I noticed with some amusement that the grocery sold guitars
and electronic equipment that sat out in the open, but DVDs and chocolate bars
were locked behind glass. The grocery
store also had a fabric section that sold fur.
That night, I wanted to see the Northern Lights outside, but I was so tired, I fell asleep, listening to the sounds of dogs outside my
window howling at the moon, and a mysterious high pitched hum.
The next morning, I asked my hosts last night what the high pitched hum was
that I had heard at night. Apparently
there is a curfew “bell” that goes off every night at ten PM. There is also a fire alarm siren that goes
off when there is a fire to alert all the volunteer firefighters. The curfew bell and the fire alarm sound
exactly alike. “What if there is a fire at 10PM?” I asked.

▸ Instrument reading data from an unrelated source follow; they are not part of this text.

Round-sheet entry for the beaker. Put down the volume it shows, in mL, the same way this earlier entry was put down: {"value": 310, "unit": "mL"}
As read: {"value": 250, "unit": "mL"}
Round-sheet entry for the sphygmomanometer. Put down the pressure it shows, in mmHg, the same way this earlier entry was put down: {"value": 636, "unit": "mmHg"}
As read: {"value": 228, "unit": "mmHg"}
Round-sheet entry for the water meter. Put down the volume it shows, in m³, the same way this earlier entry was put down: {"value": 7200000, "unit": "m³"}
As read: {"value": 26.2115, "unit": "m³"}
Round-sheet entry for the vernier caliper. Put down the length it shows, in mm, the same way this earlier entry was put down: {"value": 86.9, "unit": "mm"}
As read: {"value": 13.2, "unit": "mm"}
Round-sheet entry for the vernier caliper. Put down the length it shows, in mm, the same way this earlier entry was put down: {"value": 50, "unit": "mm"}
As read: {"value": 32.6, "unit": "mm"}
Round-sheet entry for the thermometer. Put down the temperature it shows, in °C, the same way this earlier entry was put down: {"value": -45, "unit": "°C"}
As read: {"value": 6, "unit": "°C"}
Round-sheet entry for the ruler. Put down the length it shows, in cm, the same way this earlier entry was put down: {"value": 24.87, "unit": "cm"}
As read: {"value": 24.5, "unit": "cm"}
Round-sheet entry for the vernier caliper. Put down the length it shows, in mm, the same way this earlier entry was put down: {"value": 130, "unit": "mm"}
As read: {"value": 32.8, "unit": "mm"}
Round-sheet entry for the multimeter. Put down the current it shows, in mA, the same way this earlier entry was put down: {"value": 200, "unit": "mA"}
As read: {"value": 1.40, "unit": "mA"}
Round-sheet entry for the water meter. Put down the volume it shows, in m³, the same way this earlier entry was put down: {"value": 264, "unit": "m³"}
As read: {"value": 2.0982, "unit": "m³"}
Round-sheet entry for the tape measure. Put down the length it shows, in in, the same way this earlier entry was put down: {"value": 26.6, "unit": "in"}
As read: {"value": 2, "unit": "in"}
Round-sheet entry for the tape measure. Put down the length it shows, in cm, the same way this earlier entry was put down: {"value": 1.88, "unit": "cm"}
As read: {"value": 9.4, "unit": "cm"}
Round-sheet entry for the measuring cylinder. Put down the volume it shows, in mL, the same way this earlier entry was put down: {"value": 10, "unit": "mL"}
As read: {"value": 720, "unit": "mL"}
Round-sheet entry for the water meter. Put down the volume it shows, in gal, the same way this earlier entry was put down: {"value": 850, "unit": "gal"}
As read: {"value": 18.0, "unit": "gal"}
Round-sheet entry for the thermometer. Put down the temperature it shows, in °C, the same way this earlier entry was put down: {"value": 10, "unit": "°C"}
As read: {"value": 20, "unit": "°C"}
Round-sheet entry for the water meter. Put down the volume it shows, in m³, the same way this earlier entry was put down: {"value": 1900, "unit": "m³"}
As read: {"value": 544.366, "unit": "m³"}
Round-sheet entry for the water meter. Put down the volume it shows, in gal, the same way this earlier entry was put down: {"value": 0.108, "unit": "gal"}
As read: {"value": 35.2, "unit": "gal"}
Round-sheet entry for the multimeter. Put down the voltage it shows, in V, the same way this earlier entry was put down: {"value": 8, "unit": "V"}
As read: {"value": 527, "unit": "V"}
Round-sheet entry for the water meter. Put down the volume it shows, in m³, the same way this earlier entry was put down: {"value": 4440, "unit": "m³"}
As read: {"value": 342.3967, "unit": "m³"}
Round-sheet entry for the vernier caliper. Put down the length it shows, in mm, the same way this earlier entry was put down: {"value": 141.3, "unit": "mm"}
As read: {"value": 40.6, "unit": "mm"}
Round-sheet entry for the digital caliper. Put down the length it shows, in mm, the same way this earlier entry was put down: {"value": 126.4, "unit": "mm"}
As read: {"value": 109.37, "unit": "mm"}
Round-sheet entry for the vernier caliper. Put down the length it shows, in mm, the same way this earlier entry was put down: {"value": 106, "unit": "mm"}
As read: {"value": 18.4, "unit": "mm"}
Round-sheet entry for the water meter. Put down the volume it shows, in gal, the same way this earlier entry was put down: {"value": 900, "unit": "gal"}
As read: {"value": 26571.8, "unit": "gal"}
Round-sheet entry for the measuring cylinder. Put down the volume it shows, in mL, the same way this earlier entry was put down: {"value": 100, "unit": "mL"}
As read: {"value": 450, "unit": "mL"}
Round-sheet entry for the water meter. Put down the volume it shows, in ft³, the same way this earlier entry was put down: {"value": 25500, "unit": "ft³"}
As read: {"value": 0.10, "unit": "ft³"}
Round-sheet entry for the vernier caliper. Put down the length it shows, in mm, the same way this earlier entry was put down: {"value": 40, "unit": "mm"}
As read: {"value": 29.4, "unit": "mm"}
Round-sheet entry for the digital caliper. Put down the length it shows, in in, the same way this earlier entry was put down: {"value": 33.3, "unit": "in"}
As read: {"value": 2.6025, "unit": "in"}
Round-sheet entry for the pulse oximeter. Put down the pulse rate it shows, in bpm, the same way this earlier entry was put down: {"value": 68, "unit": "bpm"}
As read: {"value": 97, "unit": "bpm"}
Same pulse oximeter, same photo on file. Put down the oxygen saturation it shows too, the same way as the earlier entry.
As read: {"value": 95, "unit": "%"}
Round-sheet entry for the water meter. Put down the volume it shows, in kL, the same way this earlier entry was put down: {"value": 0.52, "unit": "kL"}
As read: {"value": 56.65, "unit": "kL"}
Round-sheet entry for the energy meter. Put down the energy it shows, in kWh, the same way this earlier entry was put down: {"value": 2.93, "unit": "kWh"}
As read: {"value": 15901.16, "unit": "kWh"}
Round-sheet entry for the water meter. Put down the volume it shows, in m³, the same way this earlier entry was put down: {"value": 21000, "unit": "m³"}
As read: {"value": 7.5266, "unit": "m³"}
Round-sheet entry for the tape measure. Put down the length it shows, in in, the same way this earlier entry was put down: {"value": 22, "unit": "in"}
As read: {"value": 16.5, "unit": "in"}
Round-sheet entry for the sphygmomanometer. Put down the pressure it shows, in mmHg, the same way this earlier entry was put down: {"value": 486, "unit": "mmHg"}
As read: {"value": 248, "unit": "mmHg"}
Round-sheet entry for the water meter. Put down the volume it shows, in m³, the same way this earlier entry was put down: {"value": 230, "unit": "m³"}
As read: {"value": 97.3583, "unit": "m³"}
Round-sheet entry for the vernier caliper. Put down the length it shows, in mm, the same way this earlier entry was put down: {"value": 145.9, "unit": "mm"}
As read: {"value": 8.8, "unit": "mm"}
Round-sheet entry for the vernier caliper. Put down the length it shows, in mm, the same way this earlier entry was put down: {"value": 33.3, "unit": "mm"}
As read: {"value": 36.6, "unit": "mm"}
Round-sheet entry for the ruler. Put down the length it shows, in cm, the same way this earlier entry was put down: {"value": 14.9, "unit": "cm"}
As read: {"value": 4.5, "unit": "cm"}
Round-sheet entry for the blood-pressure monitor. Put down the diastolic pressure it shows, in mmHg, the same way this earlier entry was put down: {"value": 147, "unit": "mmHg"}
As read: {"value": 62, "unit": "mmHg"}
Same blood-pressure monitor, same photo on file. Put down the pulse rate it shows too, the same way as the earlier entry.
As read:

As it turns out, that’s what happened last night. There was
a big house fire, and someone died.
Apparently fires are all too common up here, whether it’s due to shoddy
wiring or human carelessness. I can’t
imagine what it would feel like to be chased out in the middle of the night
into the freezing cold, watching your home burn in fiery heat.
the fire hall
I went for a tour around the town. I was hoping to see sun dogs in the sky, but
it was too cloudy – the same reason why I’d missed the Northern Lights the
night before. Out by the harbor, there had been a pad of narwhals that had swum
in a few days ago…and consequently, of course, a narwhal kill. There’d been
spotted a few orcas as well, because apparently killer whales eat narhwals.
That would be amazine to see. I saw one of the icebreaker ships that the
government is sending out to search for the lost Franklin ships of 1845. Already the ice was beginning to form at the
edge of the water where the waves hit land, ice shards like broken glass piled
on the shores. Away from the beach, there were icycles forming over the grass.
I had never seen anything like that before.
I touched the Arctic Ocean. It was cold and I felt alive.
Afterwards I went to the meat packing plant. When you eat at a fancy restaurant in
Manhattan and see Arctic char on the menu, most of the time it comes from this
plant here in Cambridge Bay. I bought a bunch of muskox meat to take home with
me.
I finally found the heritage society, located in the high
school library. Libraries always seem
like a place of happiness for me, and here it also served as a playroom for
kids, a business centre for adults, and museum for tourists. Small Inuk children played happily in a fake igloo,
while adults nearby used the public computers to check Facebook. There was an exhibit of a giant kayak,
explaining how kayak use has declined after the 20th century. Inuit legends seem to be all about
death. For example, the cry of a loon is
supposed to be the weeping of a mother whose blind son drifted away on a
kayak. The nearby Mount Pelly is
supposed to be the body of a giant who starved to death.
We went for a drive outside of town. The communities in Nunavut are far apart, and
most of them can’t be reached by car, only by plane. This means that the communities often have
this roads that lead out of town into, eventually, nowhere. But these roads to
nowhere are a pleasant drive. A
lot of the folks in town erect little cabins along the way, I guess as nature
havens to escape to when you want to get away from “city life”, if you can ever
refer to Cambridge Bay as a bustling urban life.
My hosts told me that only certain kinds of people thrive in
the Arctic environment like this.
Newfoundlanders tend to do well. You have to not be afraid of the
wilderness, of huge empty spaces, of being alone.
The landscape out here is completely different from back home, closer to Namibia’s deserts, than
anything we see in Ottawa. No trees.
Barren lands that resemble a moonscape. Inukshuks set up everywhere.
Shotgun shells scattered along the ground.
I saw an arctic fox, crossing the road, his pure white fur making him
stand out from the dirt at this time of the year. Off in the distant, I could see Mount Pelly,
the dead giant, and Mama Pelly, the smaller esker next to it, and then Baby
Pelly. According to the legend, the
death of these giants’ starvation introduced the origin of death.